**Text for analysis:**
Rat studies, she said, aren’t wholly comparable because rats are unable to vomit, which is significant because it means a rat can be fed a large quantity of a boron-containing substance and it’ll stay in their system. Whereas a human who accidentally ingested a similar dose would almost certainly throw up. Plus, again, this is all based on consuming substances such as borax, not slime where the boron is tied up in polymer chains. There really is no way anyone could conceivably eat enough slime to absorb these sorts of amounts.

These arguments aside, we all let our children handle things that might be harmful if they ate them. Swallowing a whole tube of toothpaste would probably give your child an upset stomach, and it could even be dangerous if they did it on a regular basis, but we haven’t banned toothpaste “just in case”. We keep it out of reach when they’re not supposed to be brushing their teeth, and we teach them not to do silly things like eating an entire tube of Oral-B. Same basic principle applies to slime, even if it does turn out to contain more boron than the EU guidelines permit.

In conclusion: pots of pre-made slime are safe, certainly from a borax/boron point of view, so long as you don’t eat them. The tiny amounts of boron that might be absorbed through skin are smaller than the amounts you’d get from eating nuts and pulses, and not at all hazardous.

Making slime at home can also be safe, if you follow some sensible guidelines like, say, these ones:

Stay safe with slime by following this guidance

Slime on, my chemistry-loving friends!

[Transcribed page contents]
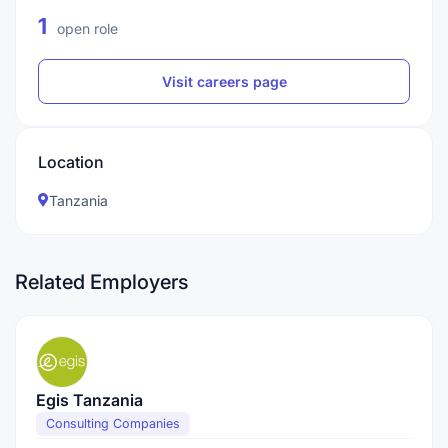
1
open role
Visit careers page
Location
Tanzania
Related Employers
Egis Tanzania
Consulting Companies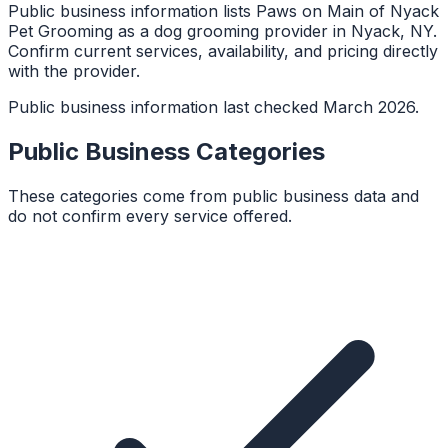
Public business information lists Paws on Main of Nyack
Pet Grooming as a dog grooming provider in Nyack, NY.
Confirm current services, availability, and pricing directly
with the provider.
Public business information last checked March 2026.
Public Business Categories
These categories come from public business data and
do not confirm every service offered.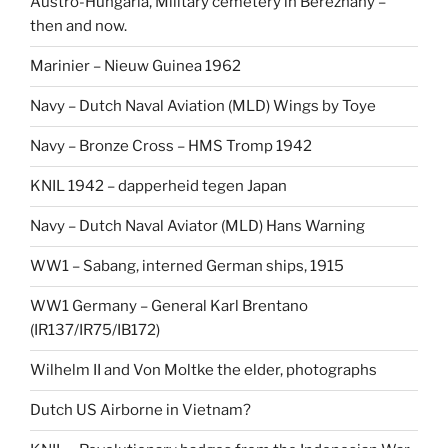
Austro-Hungaria, Military cemetery in Berezhany –
then and now.
Marinier – Nieuw Guinea 1962
Navy – Dutch Naval Aviation (MLD) Wings by Toye
Navy – Bronze Cross – HMS Tromp 1942
KNIL 1942 – dapperheid tegen Japan
Navy – Dutch Naval Aviator (MLD) Hans Warning
WW1 – Sabang, interned German ships, 1915
WW1 Germany – General Karl Brentano
(IR137/IR75/IB172)
Wilhelm II and Von Moltke the elder, photographs
Dutch US Airborne in Vietnam?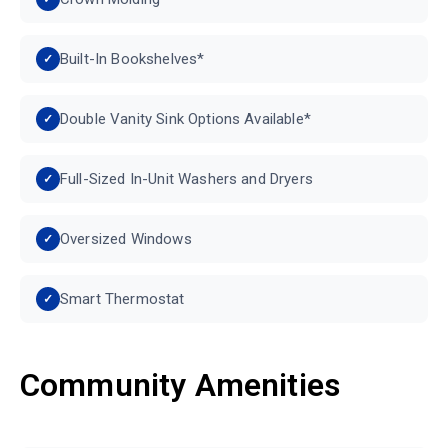
Built-In Bookshelves*
Double Vanity Sink Options Available*
Full-Sized In-Unit Washers and Dryers
Oversized Windows
Smart Thermostat
Community Amenities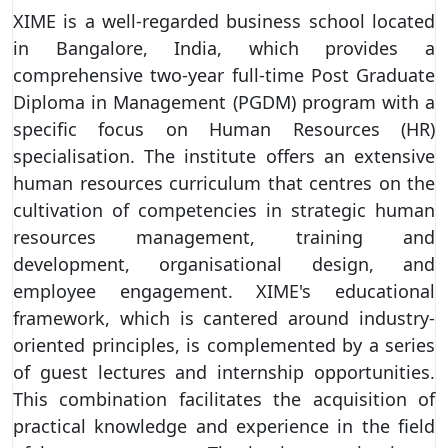
XIME is a well-regarded business school located
in Bangalore, India, which provides a
comprehensive two-year full-time Post Graduate
Diploma in Management (PGDM) program with a
specific focus on Human Resources (HR)
specialisation. The institute offers an extensive
human resources curriculum that centres on the
cultivation of competencies in strategic human
resources management, training and
development, organisational design, and
employee engagement. XIME's educational
framework, which is cantered around industry-
oriented principles, is complemented by a series
of guest lectures and internship opportunities.
This combination facilitates the acquisition of
practical knowledge and experience in the field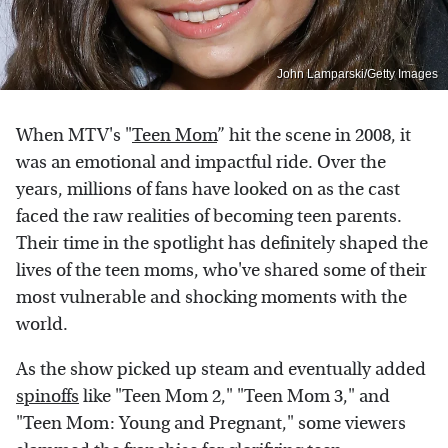
John Lamparski/Getty Images
When MTV's "
Teen Mom
” hit the scene in 2008, it
was an emotional and impactful ride. Over the
years, millions of fans have looked on as the cast
faced the raw realities of becoming teen parents.
Their time in the spotlight has definitely shaped the
lives of the teen moms, who've shared some of their
most vulnerable and shocking moments with the
world.
As the show picked up steam and eventually added
spinoffs
like "Teen Mom 2," "Teen Mom 3," and
"Teen Mom: Young and Pregnant," some viewers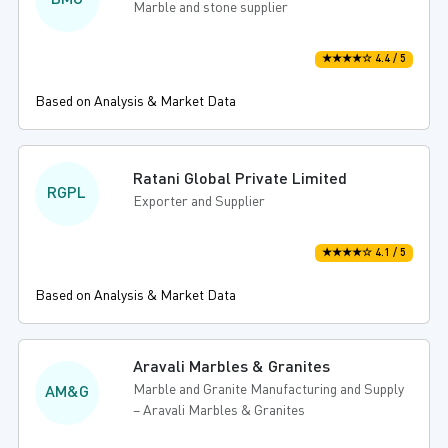
BMG
Marble and stone supplier
★★★★☆ 4.4 / 5
Based on Analysis & Market Data
Ratani Global Private Limited
RGPL
Exporter and Supplier
★★★★☆ 4.1 / 5
Based on Analysis & Market Data
Aravali Marbles & Granites
Marble and Granite Manufacturing and Supply
AM&G
– Aravali Marbles & Granites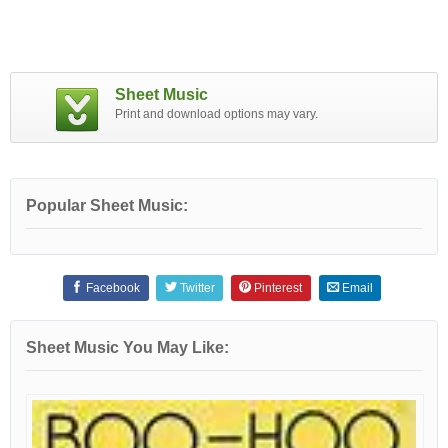
Sheet Music
Print and download options may vary.
Popular Sheet Music:
Facebook
Twitter
Pinterest
Email
Sheet Music You May Like: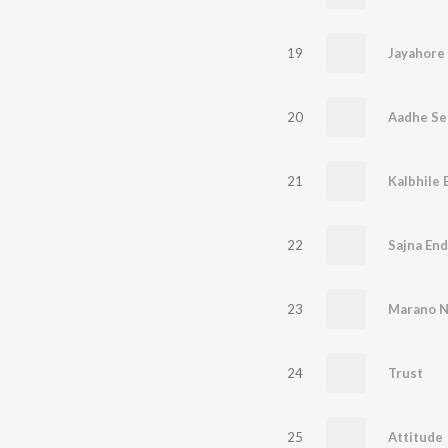
19
Jayahore
20
Aadhe Se
21
Kalbhile 
22
Sajna En
23
Marano 
24
Trust
25
Attitude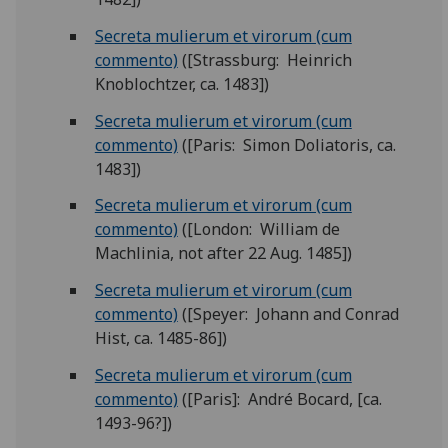
Secreta mulierum et virorum (cum
commento)
([Strassburg: Heinrich
Knoblochtzer, ca. 1483])
Secreta mulierum et virorum (cum
commento)
([Paris: Simon Doliatoris, ca.
1483])
Secreta mulierum et virorum (cum
commento)
([London: William de
Machlinia, not after 22 Aug. 1485])
Secreta mulierum et virorum (cum
commento)
([Speyer: Johann and Conrad
Hist, ca. 1485-86])
Secreta mulierum et virorum (cum
commento)
([Paris]: André Bocard, [ca.
1493-96?])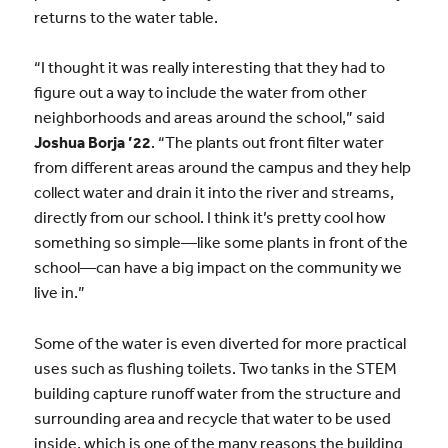
returns to the water table.
“I thought it was really interesting that they had to
figure out a way to include the water from other
neighborhoods and areas around the school,” said
Joshua Borja ’22
. “The plants out front filter water
from different areas around the campus and they help
collect water and drain it into the river and streams,
directly from our school. I think it’s pretty cool how
something so simple—like some plants in front of the
school—can have a big impact on the community we
live in.”
Some of the water is even diverted for more practical
uses such as flushing toilets. Two tanks in the STEM
building capture runoff water from the structure and
surrounding area and recycle that water to be used
inside, which is one of the many reasons the building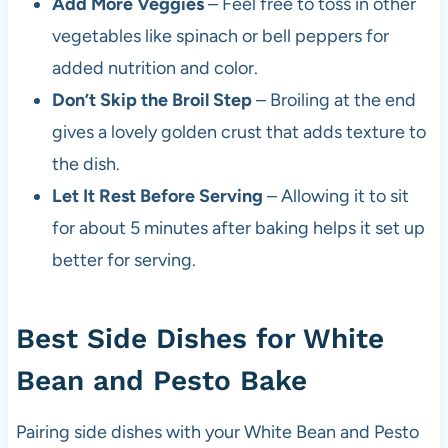
Add More Veggies
– Feel free to toss in other
vegetables like spinach or bell peppers for
added nutrition and color.
Don’t Skip the Broil Step
– Broiling at the end
gives a lovely golden crust that adds texture to
the dish.
Let It Rest Before Serving
– Allowing it to sit
for about 5 minutes after baking helps it set up
better for serving.
Best Side Dishes for White
Bean and Pesto Bake
Pairing side dishes with your White Bean and Pesto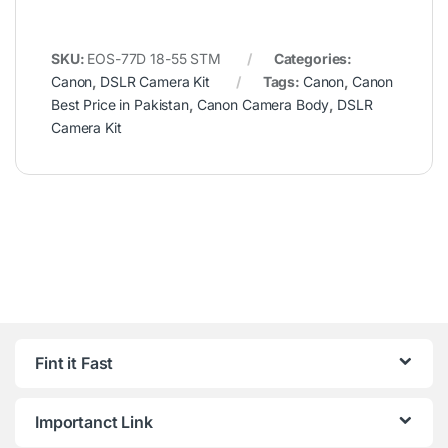
SKU:
EOS-77D 18-55 STM
Categories:
Canon
,
DSLR Camera Kit
Tags:
Canon
,
Canon
Best Price in Pakistan
,
Canon Camera Body
,
DSLR
Camera Kit
Fint it Fast
Importanct Link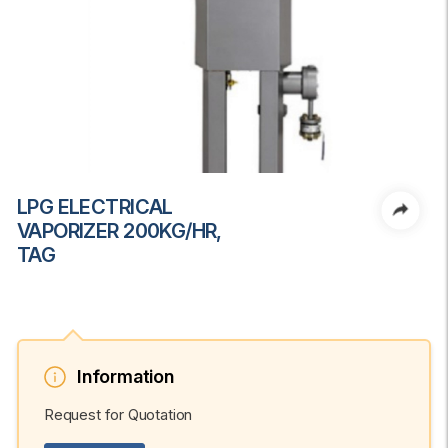
LPG ELECTRICAL
VAPORIZER 200KG/HR,
TAG
Information
Request for Quotation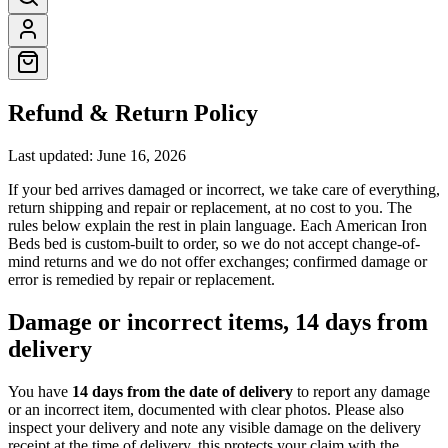
Refund & Return Policy
Last updated:
June 16, 2026
If your bed arrives damaged or incorrect, we take care of everything,
return shipping and repair or replacement, at no cost to you. The
rules below explain the rest in plain language. Each American Iron
Beds bed is custom-built to order, so we do not accept change-of-
mind returns and we do not offer exchanges; confirmed damage or
error is remedied by repair or replacement.
Damage or incorrect items, 14 days from
delivery
You have
14 days from the date of delivery
to report any damage
or an incorrect item, documented with clear photos. Please also
inspect your delivery and note any visible damage on the delivery
receipt at the time of delivery, this protects your claim with the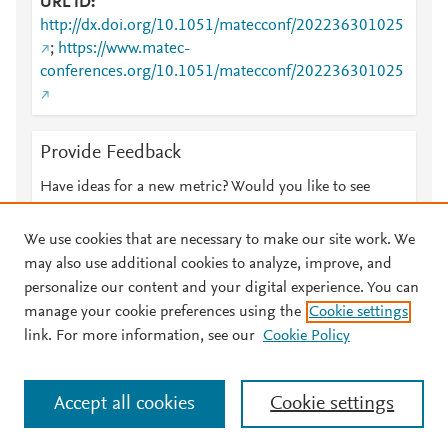
URL ID
http://dx.doi.org/10.1051/matecconf/202236301025
;
https://www.matec-
conferences.org/10.1051/matecconf/202236301025
Provide Feedback
Have ideas for a new metric? Would you like to see
something else here?
Let us know
We use cookies that are necessary to make our site work. We
may also use additional cookies to analyze, improve, and
personalize our content and your digital experience. You can
manage your cookie preferences using the
Cookie settings
© 2026 Plum Analytics
Terms and Conditions
Privacy policy
link. For more information, see our
Cookie Policy
About PlumX Metrics
Cookies are used by this site. To decline or learn more, visit our
Accept all cookies
Cookie settings
Cookies page
.
Manage cookies by visiting
Cookie settings
.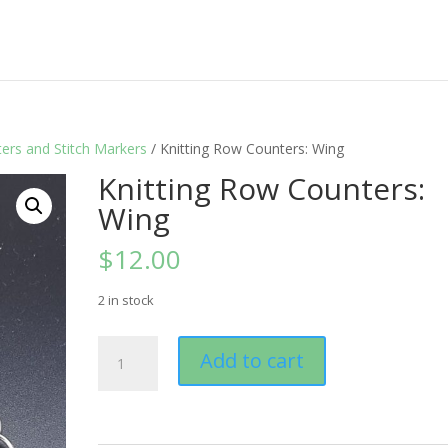
ers and Stitch Markers
/ Knitting Row Counters: Wing
Knitting Row Counters:
Wing
$
12.00
2 in stock
Knitting
Add to cart
Row
Counters:
Wing
quantity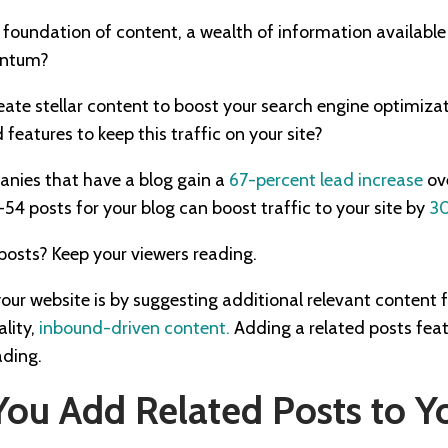
 foundation of content, a wealth of information available
entum?
eate stellar content to boost your search engine optimiz
features to keep this traffic on your site?
anies that have a blog gain a
67-percent lead increase
ove
-54 posts for your blog can boost traffic to your site by
30
e posts? Keep your viewers reading.
our website is by suggesting additional relevant content 
ality,
inbound-driven content.
Adding a related posts feat
ading.
ou Add Related Posts to Y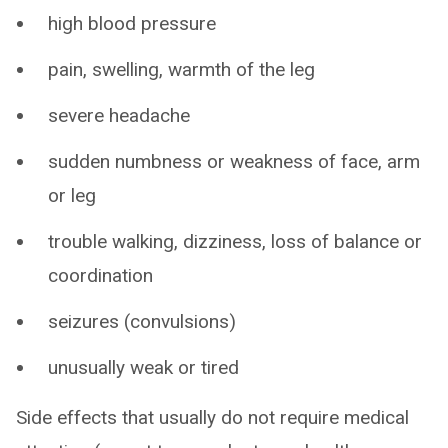
high blood pressure
pain, swelling, warmth of the leg
severe headache
sudden numbness or weakness of face, arm
or leg
trouble walking, dizziness, loss of balance or
coordination
seizures (convulsions)
unusually weak or tired
Side effects that usually do not require medical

**What to work on:** Quote the passage on slime safety word for word, starting with "These arguments aside, we" and going on through "at all hazardous.".

**Problem solution:**
These arguments aside, we all let our children handle things that might be harmful if they ate them. Swallowing a whole tube of toothpaste would probably give your child an upset stomach, and it could even be dangerous if they did it on a regular basis, but we haven’t banned toothpaste “just in case”. We keep it out of reach when they’re not supposed to be brushing their teeth, and we teach them not to do silly things like eating an entire tube of Oral-B. Same basic principle applies to slime, even if it does turn out to contain more boron than the EU guidelines permit.

In conclusion: pots of pre-made slime are safe, certainly from a borax/boron point of view, so long as you don’t eat them. The tiny amounts of boron that might be absorbed through skin are smaller than the amounts you’d get from eating nuts and pulses, and not at all hazardous.